爆買いなどの「モノ消費」から体験型の「コト消費」…
爆買いなどの「モノ消費」から体験型の「コト消費」へ――。好調な外国人の訪日(インバウンド)を伸ばすカギと言われる。総合商社の双日は「釣り」を通じて東北地方の豊かな自然を体験してもらうツアーを6月から始める。
釣りを目的に来日する外国人は皆無ではないだろうが、釣る対象によって釣り方は異なる。観光に来たついでにというわけにはいかない。道具、餌から、時期ごとに適当な釣り場などについての案内役が必要だ。
仙台市の管理釣り場での渓流釣りや福島県の湖でのワカサギ釣り、山形県の海洋釣り堀などを予定しているというから、釣果は間違いないだろう。
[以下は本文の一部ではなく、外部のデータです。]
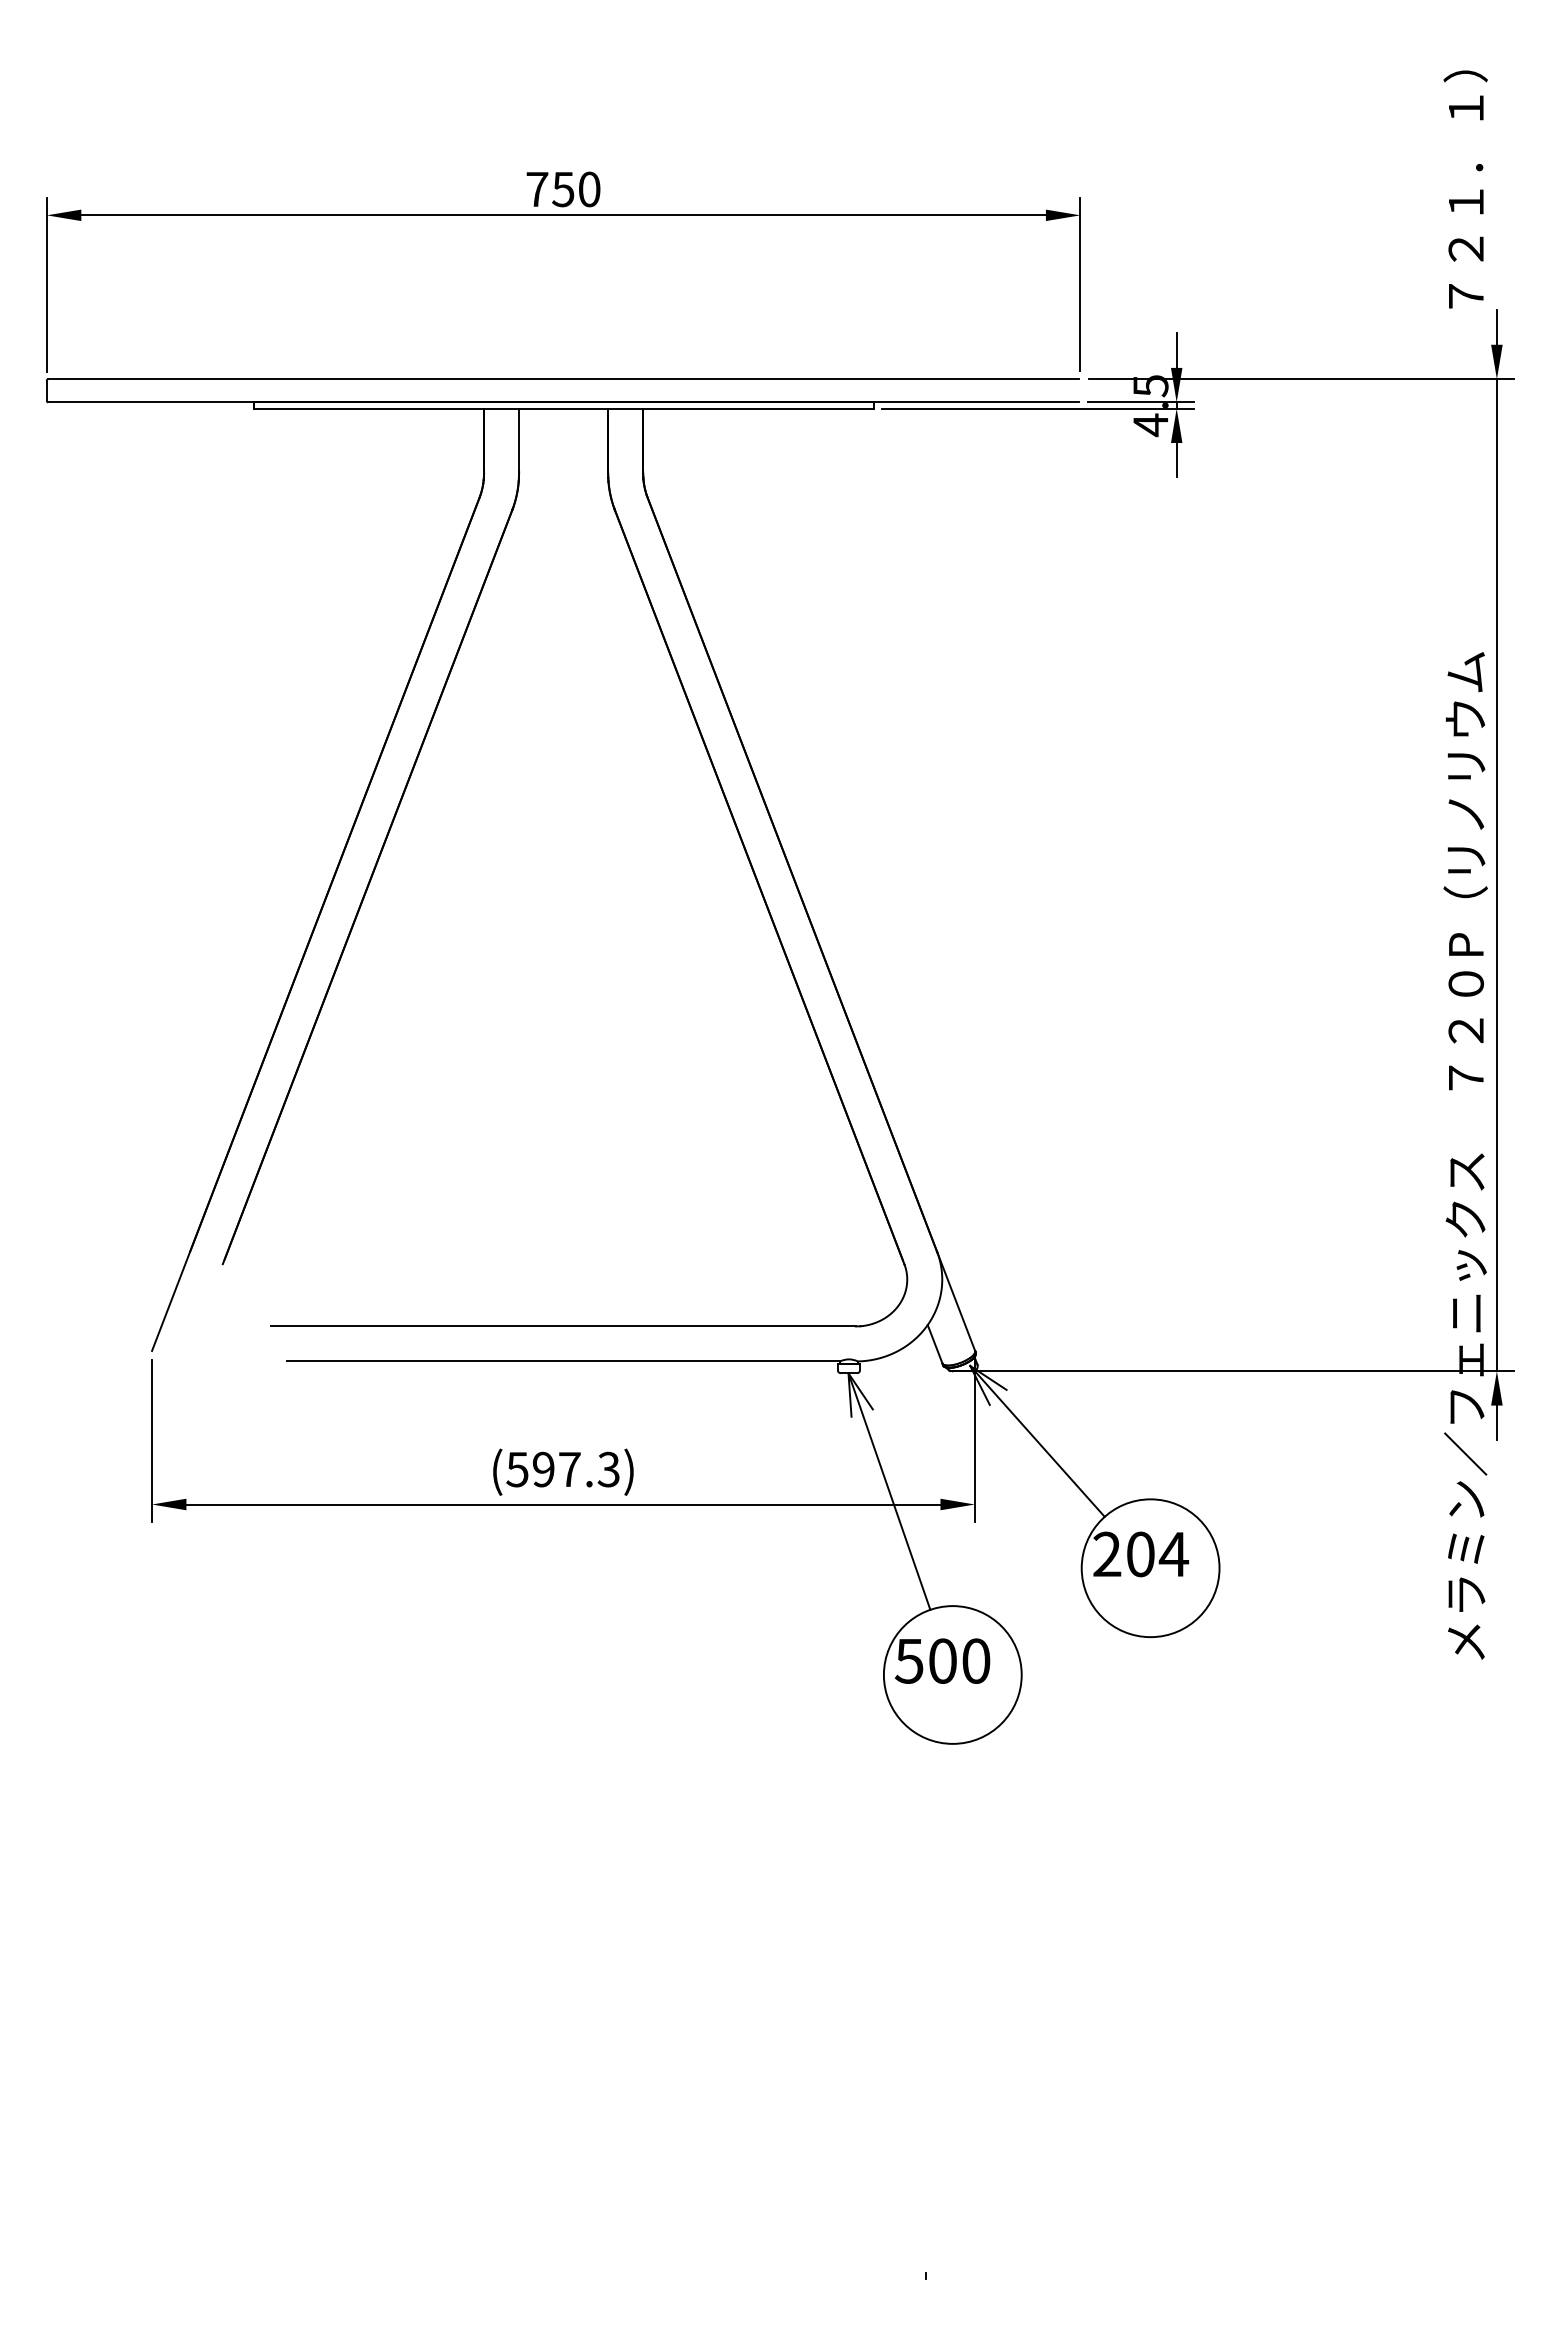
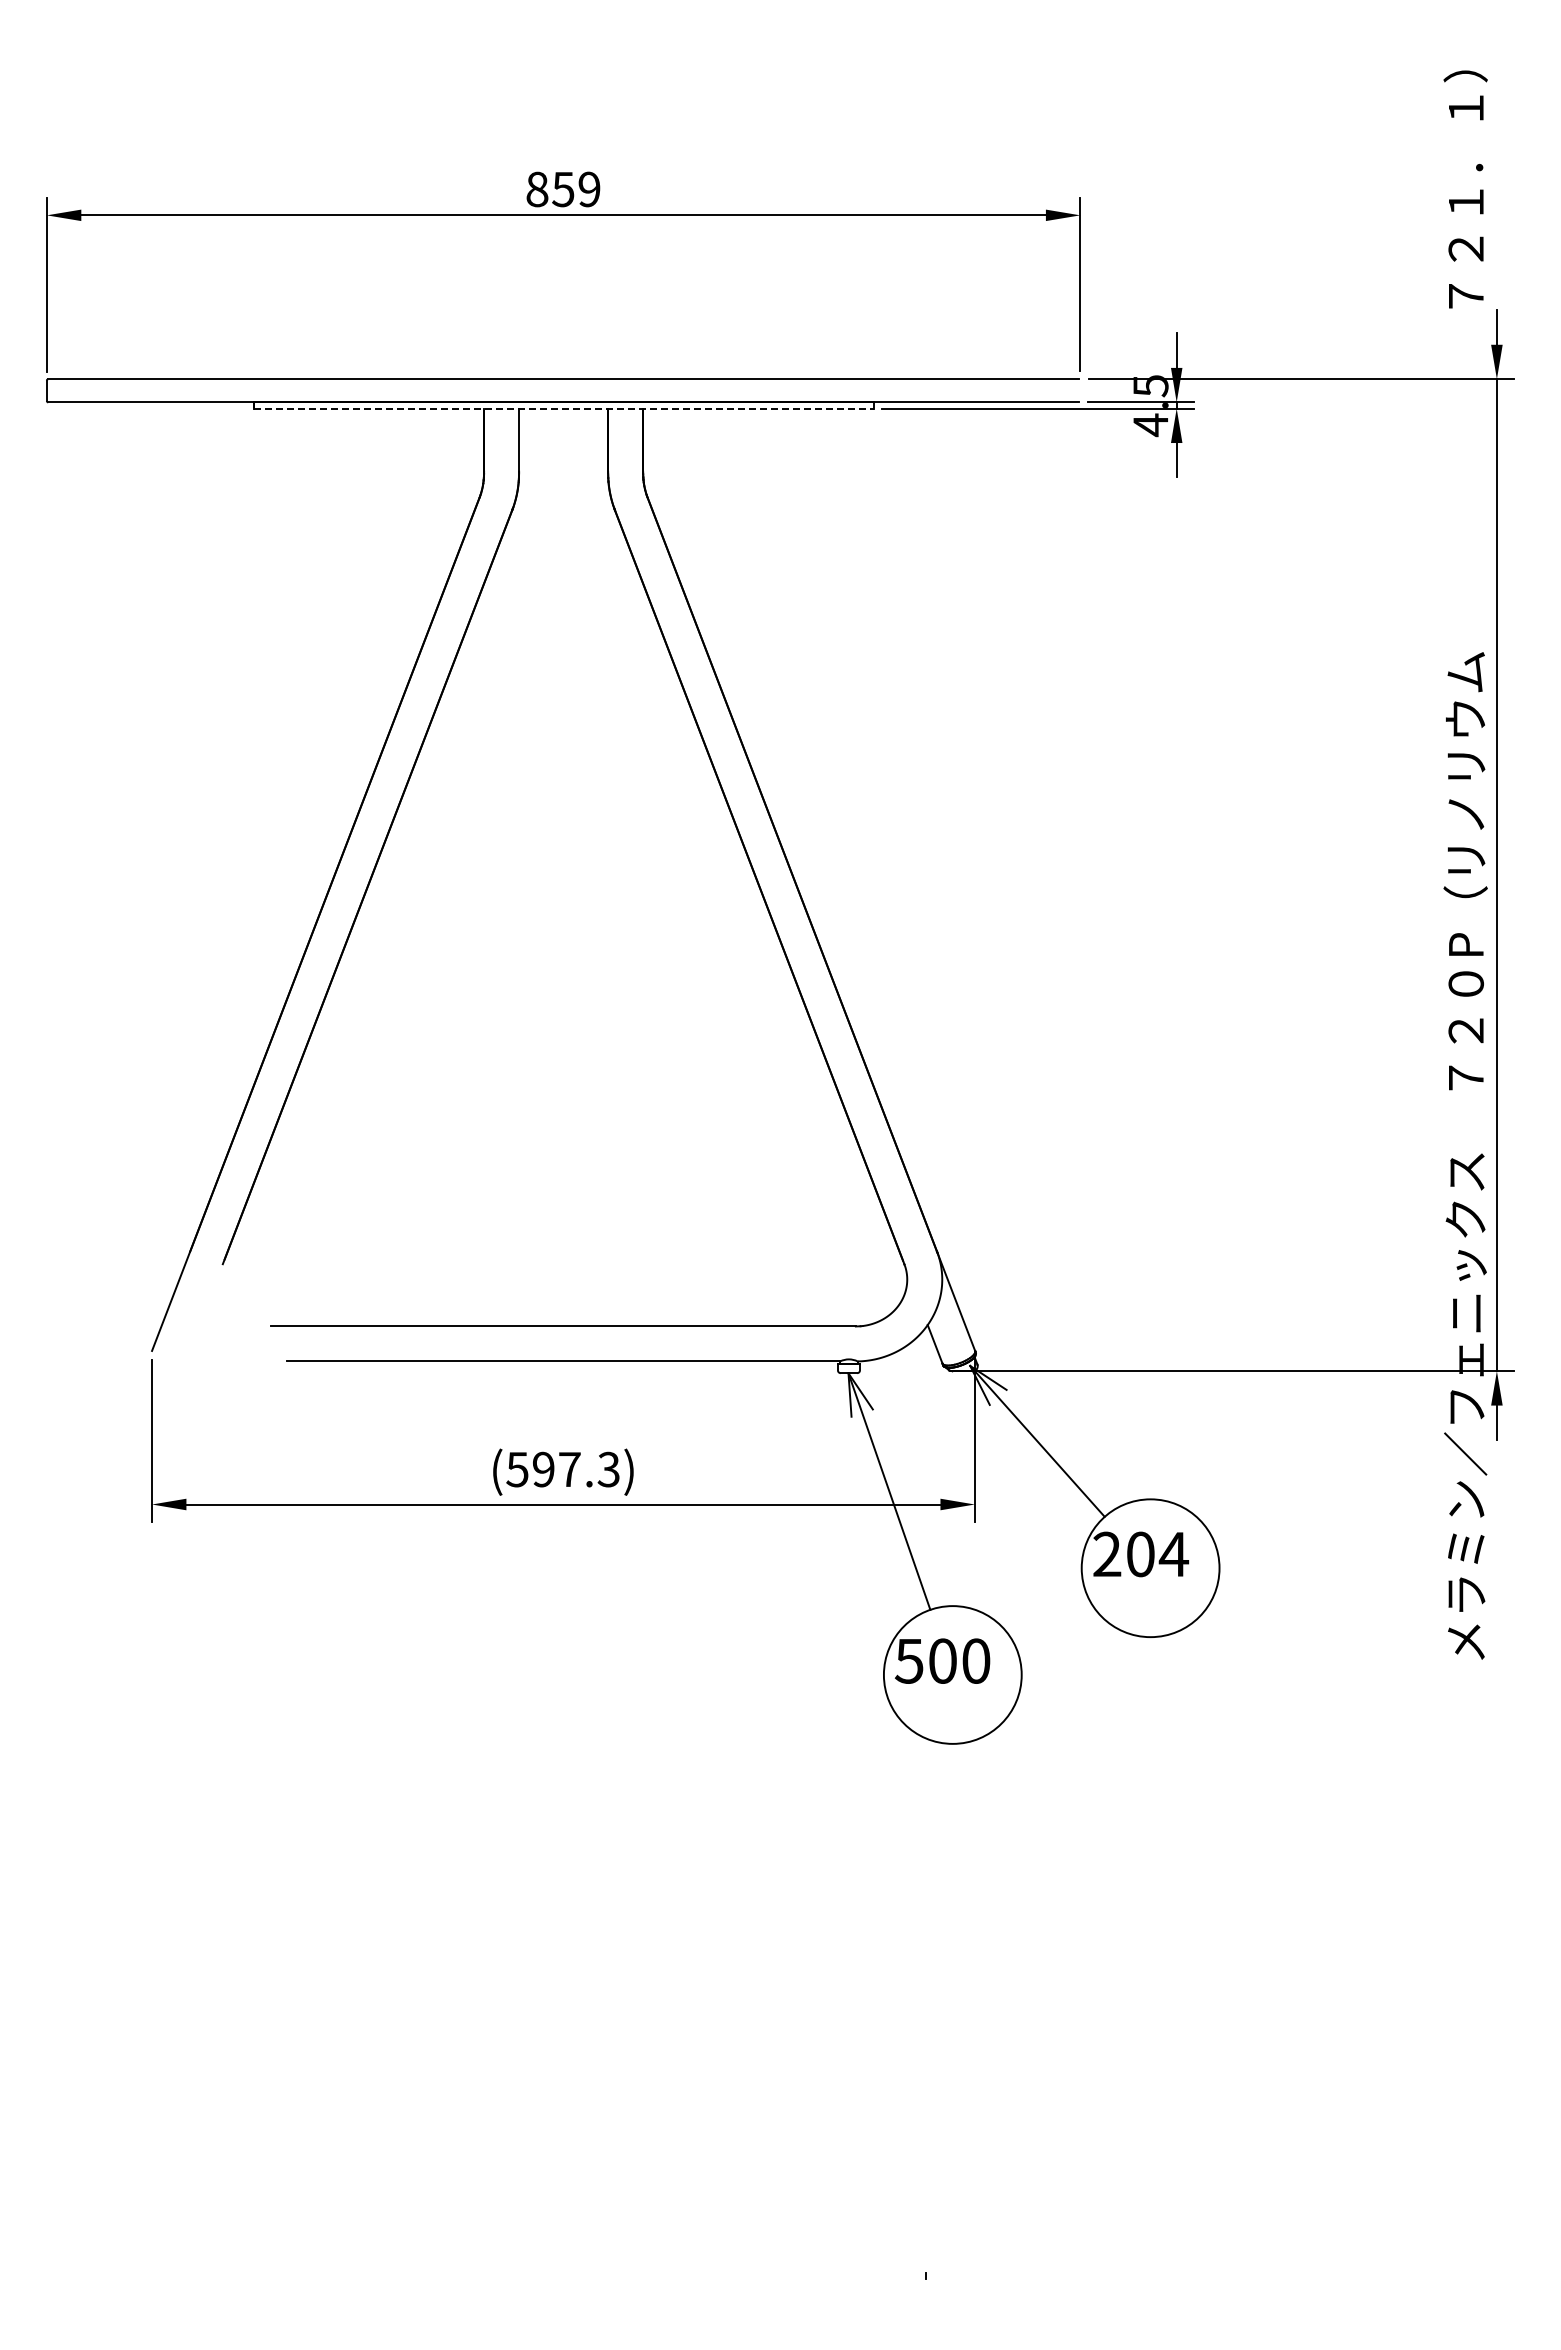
text at (563, 189): 750 -> 859
line at (564, 408): solid -> dashed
釣った魚は調理して食べてもらうので、日本の自然の魅力を舌でも味わえる。
釣り以外にもさまざまな体験型ツアーがある。小紙の本年元旦付の観光特集では、コスプレ体験や忍者体験などを取り上げている。
黒い忍者装束に身を固め手裏剣や忍者刀を手にした外国人女性が、記念撮影に興じているそのポーズもなかなか決まっていた。外国人には忍者や侍に神秘的な奥深さを感じる人が少なくない。
有名な観光スポットを訪ね、グルメに舌鼓を打ち、余裕があれば観劇なども楽しむ。これが普通の観光だろう。しかし、そういう通り一遍の観光より、訪れた土地の人々と交わした会話などが不思議と心に残る。生きのいい日本の魚の手応えは、訪日客にとって忘れられない思い出になるだろう。